Exercise materials:
----
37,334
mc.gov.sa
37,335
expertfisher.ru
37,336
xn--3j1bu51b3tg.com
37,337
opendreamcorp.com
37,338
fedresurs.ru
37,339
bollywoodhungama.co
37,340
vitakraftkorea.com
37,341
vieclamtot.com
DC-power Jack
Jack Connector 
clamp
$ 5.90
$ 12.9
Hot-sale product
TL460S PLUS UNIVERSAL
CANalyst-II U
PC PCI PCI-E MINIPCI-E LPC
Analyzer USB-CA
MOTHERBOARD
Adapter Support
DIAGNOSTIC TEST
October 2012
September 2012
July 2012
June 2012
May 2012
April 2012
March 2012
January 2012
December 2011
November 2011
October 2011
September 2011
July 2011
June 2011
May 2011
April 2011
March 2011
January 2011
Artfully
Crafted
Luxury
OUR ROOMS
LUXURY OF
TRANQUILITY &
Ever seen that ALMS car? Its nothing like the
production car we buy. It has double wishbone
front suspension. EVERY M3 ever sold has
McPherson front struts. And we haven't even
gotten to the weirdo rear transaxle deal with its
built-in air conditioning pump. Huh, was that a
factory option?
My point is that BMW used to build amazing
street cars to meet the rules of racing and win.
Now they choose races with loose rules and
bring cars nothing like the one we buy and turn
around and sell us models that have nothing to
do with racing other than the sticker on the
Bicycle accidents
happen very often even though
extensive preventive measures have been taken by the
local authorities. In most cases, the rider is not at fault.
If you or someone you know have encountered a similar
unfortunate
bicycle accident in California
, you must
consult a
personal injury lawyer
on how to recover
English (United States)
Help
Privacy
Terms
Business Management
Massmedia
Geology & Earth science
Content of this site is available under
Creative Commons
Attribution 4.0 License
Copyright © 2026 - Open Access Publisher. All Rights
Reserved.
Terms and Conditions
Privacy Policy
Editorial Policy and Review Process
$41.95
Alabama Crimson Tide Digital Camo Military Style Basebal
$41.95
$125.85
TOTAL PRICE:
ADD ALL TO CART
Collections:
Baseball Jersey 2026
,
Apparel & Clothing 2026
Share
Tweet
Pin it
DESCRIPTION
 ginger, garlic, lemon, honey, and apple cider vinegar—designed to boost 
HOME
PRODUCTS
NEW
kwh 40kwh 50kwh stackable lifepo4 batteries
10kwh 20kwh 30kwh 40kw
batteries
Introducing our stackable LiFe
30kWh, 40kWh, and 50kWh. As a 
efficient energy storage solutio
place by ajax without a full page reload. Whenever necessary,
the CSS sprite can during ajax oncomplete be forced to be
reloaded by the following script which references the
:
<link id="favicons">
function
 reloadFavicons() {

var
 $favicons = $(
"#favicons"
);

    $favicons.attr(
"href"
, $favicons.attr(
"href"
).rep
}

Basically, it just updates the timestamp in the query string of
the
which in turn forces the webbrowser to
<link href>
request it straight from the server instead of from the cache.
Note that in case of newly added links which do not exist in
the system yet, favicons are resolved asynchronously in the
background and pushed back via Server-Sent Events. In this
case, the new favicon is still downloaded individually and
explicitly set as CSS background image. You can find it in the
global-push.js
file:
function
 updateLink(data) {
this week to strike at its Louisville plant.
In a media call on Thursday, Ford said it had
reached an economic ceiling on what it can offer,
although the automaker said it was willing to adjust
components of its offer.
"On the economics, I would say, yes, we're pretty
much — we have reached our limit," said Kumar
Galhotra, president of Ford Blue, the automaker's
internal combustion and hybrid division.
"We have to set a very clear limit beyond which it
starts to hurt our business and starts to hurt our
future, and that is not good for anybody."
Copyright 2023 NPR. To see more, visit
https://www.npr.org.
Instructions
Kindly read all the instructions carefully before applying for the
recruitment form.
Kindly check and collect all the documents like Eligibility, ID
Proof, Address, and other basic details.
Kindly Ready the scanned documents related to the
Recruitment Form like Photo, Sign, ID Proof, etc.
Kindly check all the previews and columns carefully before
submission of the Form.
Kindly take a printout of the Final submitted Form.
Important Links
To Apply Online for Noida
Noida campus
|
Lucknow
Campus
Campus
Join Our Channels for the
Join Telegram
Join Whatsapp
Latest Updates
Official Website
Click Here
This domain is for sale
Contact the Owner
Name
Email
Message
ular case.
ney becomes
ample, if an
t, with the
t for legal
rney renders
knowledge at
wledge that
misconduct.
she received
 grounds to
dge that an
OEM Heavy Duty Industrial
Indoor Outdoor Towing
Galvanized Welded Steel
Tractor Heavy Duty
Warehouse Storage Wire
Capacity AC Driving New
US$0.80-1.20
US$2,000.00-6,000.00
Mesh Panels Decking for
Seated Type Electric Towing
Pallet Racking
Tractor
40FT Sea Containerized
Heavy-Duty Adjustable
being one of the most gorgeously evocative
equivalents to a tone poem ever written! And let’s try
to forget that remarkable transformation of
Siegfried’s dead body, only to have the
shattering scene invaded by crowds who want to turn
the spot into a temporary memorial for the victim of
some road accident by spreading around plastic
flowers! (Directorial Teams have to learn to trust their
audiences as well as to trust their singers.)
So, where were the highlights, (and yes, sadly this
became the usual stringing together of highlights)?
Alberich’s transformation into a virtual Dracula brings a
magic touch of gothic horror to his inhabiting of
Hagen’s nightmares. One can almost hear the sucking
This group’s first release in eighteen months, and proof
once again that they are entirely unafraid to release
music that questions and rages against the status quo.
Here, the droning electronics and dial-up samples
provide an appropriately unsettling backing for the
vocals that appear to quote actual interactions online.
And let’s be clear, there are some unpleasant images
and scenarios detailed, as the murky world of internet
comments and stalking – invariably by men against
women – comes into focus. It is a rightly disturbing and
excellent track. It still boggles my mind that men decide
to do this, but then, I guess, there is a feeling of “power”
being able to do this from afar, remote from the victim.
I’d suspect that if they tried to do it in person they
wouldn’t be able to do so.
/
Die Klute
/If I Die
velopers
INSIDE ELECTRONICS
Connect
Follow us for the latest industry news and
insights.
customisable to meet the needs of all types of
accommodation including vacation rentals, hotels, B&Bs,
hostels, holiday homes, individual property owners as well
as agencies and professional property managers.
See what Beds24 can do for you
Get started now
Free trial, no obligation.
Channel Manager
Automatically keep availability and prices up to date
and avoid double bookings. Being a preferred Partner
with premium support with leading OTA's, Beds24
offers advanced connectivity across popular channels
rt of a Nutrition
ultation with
----
Some lines above hold the word "against". Copy all of them.

Task solution:
music that questions and rages against the status quo.
comments and stalking – invariably by men against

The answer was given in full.